**Task instructions:**
Which lines in the listing below contain "Federal"? Copy each of them.
--- Extracted records Enclosed Below ---
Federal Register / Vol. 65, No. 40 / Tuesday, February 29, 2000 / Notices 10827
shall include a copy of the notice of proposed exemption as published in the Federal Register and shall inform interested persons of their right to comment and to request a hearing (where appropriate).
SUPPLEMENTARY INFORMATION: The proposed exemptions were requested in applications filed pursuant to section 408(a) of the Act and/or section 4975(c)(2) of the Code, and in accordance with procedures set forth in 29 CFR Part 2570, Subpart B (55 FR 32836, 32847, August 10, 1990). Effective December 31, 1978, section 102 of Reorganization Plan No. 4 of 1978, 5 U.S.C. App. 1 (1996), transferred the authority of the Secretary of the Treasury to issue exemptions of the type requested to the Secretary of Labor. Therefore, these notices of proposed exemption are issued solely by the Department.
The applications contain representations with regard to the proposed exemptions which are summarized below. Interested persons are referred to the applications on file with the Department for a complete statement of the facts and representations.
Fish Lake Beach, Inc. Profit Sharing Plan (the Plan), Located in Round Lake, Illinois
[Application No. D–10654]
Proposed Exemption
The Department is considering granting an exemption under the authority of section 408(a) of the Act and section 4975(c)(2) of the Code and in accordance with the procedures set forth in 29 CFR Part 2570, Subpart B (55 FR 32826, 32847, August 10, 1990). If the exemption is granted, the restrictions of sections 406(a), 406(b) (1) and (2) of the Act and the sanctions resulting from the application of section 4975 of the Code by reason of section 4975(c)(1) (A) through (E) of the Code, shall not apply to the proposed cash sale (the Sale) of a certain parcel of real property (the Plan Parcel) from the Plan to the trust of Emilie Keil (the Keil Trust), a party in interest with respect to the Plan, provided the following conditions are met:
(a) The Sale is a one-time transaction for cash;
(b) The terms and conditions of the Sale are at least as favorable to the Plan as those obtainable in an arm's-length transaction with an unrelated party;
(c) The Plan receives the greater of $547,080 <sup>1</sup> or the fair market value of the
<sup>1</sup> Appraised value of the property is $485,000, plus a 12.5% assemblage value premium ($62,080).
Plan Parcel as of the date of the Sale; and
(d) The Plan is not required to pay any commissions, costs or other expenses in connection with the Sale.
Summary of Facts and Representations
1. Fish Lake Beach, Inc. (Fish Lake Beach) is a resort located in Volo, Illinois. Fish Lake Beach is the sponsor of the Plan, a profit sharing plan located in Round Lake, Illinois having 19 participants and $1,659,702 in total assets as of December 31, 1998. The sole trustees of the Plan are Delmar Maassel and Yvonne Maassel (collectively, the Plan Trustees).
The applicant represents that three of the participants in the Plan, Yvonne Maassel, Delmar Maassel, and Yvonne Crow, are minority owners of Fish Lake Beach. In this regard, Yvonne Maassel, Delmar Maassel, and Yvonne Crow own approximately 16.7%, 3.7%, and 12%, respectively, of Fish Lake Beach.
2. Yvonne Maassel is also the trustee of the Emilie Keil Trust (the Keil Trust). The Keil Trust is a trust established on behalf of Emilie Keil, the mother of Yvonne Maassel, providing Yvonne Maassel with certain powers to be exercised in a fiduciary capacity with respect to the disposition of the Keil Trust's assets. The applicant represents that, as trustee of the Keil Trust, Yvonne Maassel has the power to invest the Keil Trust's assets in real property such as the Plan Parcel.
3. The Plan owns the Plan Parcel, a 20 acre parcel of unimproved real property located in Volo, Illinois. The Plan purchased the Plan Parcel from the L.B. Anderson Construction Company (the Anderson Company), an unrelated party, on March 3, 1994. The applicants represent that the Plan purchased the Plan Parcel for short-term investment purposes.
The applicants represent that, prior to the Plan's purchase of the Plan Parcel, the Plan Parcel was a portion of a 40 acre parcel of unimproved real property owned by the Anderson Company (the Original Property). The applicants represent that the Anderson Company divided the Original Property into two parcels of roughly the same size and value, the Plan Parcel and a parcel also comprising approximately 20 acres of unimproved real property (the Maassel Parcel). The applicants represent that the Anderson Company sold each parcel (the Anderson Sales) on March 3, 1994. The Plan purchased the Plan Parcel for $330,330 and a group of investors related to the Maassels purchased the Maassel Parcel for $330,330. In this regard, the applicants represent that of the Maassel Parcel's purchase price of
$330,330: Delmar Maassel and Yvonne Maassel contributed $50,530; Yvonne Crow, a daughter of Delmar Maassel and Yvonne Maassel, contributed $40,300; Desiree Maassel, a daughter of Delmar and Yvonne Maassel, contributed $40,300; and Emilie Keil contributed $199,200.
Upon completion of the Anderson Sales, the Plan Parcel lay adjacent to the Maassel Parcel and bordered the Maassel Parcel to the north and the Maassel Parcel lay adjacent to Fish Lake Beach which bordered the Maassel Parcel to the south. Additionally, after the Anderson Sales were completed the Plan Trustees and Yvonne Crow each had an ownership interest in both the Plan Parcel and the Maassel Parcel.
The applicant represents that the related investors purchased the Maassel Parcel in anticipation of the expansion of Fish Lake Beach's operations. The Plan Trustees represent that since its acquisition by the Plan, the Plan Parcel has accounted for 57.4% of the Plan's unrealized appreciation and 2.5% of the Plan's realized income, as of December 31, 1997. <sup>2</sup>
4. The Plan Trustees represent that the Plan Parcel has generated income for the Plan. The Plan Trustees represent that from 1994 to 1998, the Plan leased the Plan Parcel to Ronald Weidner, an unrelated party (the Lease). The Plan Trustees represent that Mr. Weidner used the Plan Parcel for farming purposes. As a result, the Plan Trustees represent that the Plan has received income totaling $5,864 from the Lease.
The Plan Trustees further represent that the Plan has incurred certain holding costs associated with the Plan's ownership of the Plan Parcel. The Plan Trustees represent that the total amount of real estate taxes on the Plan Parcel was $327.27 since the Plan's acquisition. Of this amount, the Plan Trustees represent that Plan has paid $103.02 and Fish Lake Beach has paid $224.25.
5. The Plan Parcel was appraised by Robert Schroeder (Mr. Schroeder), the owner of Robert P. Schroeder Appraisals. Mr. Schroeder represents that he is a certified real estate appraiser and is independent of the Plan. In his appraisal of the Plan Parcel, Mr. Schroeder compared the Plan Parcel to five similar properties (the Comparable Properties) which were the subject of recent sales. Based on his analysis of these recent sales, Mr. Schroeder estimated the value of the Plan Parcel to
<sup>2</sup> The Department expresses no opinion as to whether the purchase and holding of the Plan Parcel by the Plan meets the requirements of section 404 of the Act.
--- End of Enclosed Extracted records ---
**Task output:**
Federal Register / Vol. 65, No. 40 / Tuesday, February 29, 2000 / Notices 10827
shall include a copy of the notice of proposed exemption as published in the Federal Register and shall inform interested persons of their right to comment and to request a hearing (where appropriate).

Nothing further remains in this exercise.